Most Homeless Using Federal Program Still Without Housing a Year Later

by EditorK

TORONTO, ON – JUNE 07: A homeless encampment is seen on June 7, 2021 in Toronto, Canada. (Photo by Ian Willms/Getty Images)

Matthew Horwood

Updated: August 16, 2023

Just 40 percent of homeless people successfully found stable housing under a $3.7 billion federal housing aid program, according to a government report.

Of the 13,057 homeless Canadians who received federal aid in 2020, a total of 5,323, or 40 percent, “remained housed or successfully exited the program” after a year, said the report titled “Evaluation Of Reaching Home: Canada’s Homelessness Strategy.”

According to the report, which was first covered by Blacklock’s Reporter, community stakeholders said there are shortages of “stable, affordable, and safe” housing in communities across Canada.

“The housing shortage hinders communities’ ability to place individuals experiencing homelessness in more stable housing,” the report said.

“This fact reflects the complexity of supporting individuals and families experiencing homelessness. In particular, the interconnectedness of the program and shared responsibility with other players such as federal, provincial, territorial, and municipal governments.”

The audit figures were based on follow-ups conducted over the course of 12 months.
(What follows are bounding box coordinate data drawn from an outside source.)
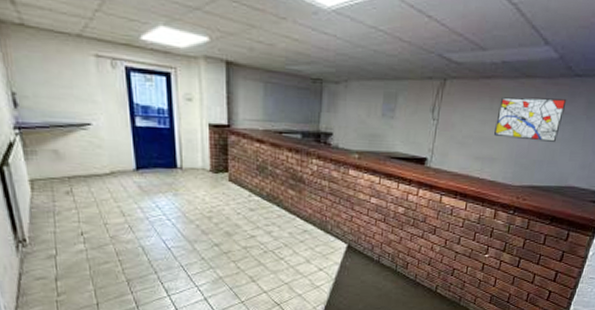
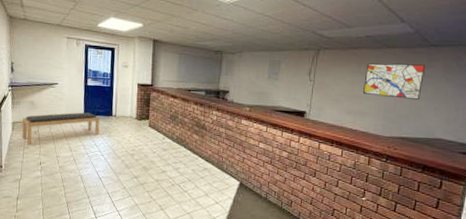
bench: none [44,164,162,210] -> present [22,112,100,145]

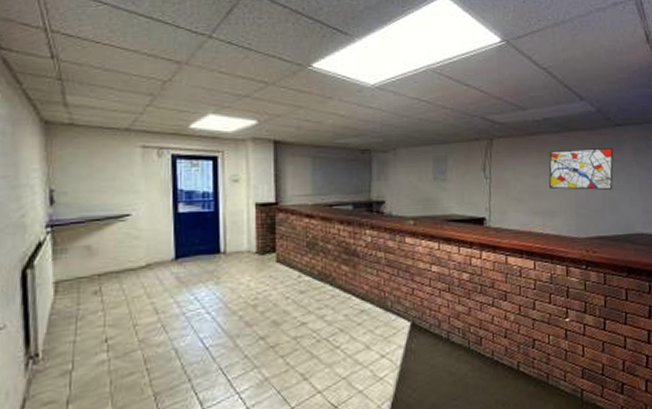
bench: present [22,112,100,145] -> none [71,252,202,314]

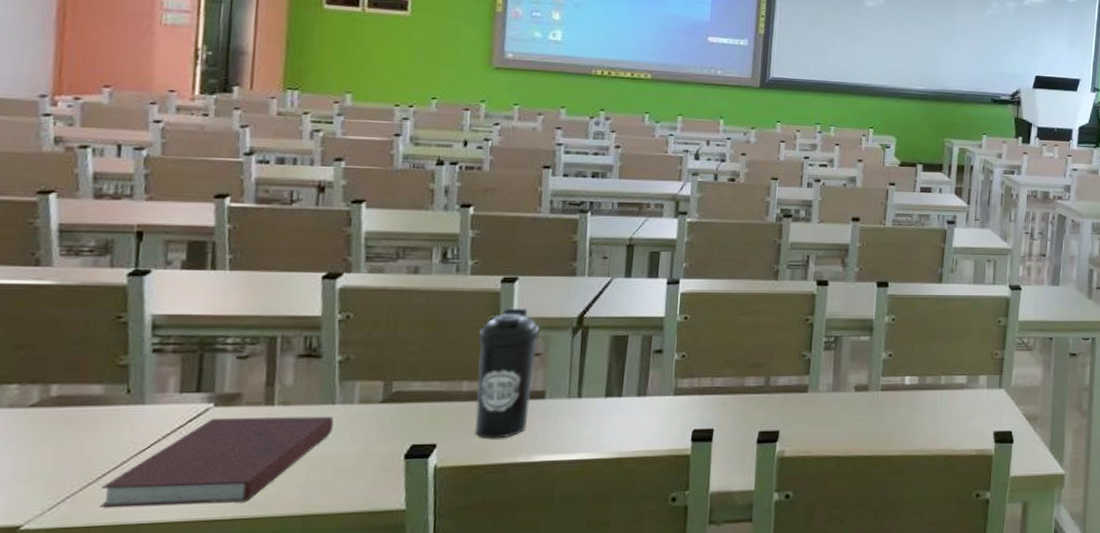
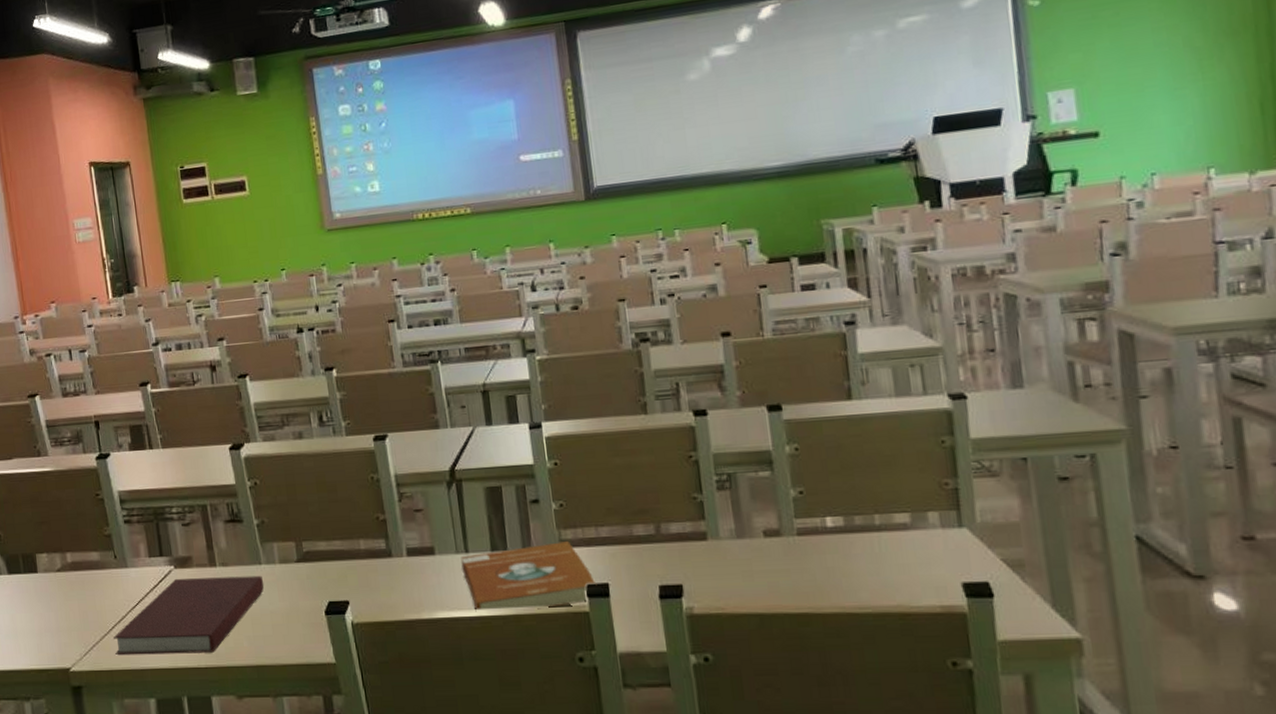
water bottle: present [475,307,540,439] -> none [363,464,423,596]
book: none [571,390,703,455] -> present [461,541,597,612]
“Documents do not provide evidence to indicate whether monitoring the housing situation for 12 months post-intervention is a sufficient period to assess whether individuals or families experiencing homelessness can be considered to be more stably housed or having exited homelessness,” it added.

Reaching Home was launched back in April 2019 to support the goals of the federal government’s National Housing Strategy by providing vulnerable Canadians with access to safe and affordable housing. Its goal is to reduce chronic homelessness by 50 percent by 2027-28. Its funding has increased from over $2 billion to nearly $4 billion over the past nine years.

In a separate report “Overview Of Encampments Across Canada,” authors said that the occupants of tent cities typically suffered from “substance abuse, mental health issues, unemployment, and domestic turmoil.”

The report attributed the rise of homelessness in Canada since the 1980s to a lack of investment in affordable housing, shifts in employment away from permanent positions and towards precarious labour, and the defunding of social welfare programs.

No detailed estimates of homelessness are available for Canada. In its 2021 Census, Statistics Canada cited 9,275 shelter occupants across the country.

“Every Canadian deserves a safe and affordable place to call home,” then-housing minister Ahmed Hussen told reporters in 2022. “The government is investing in the well-being of Canadians who are experiencing or at risk of homelessness.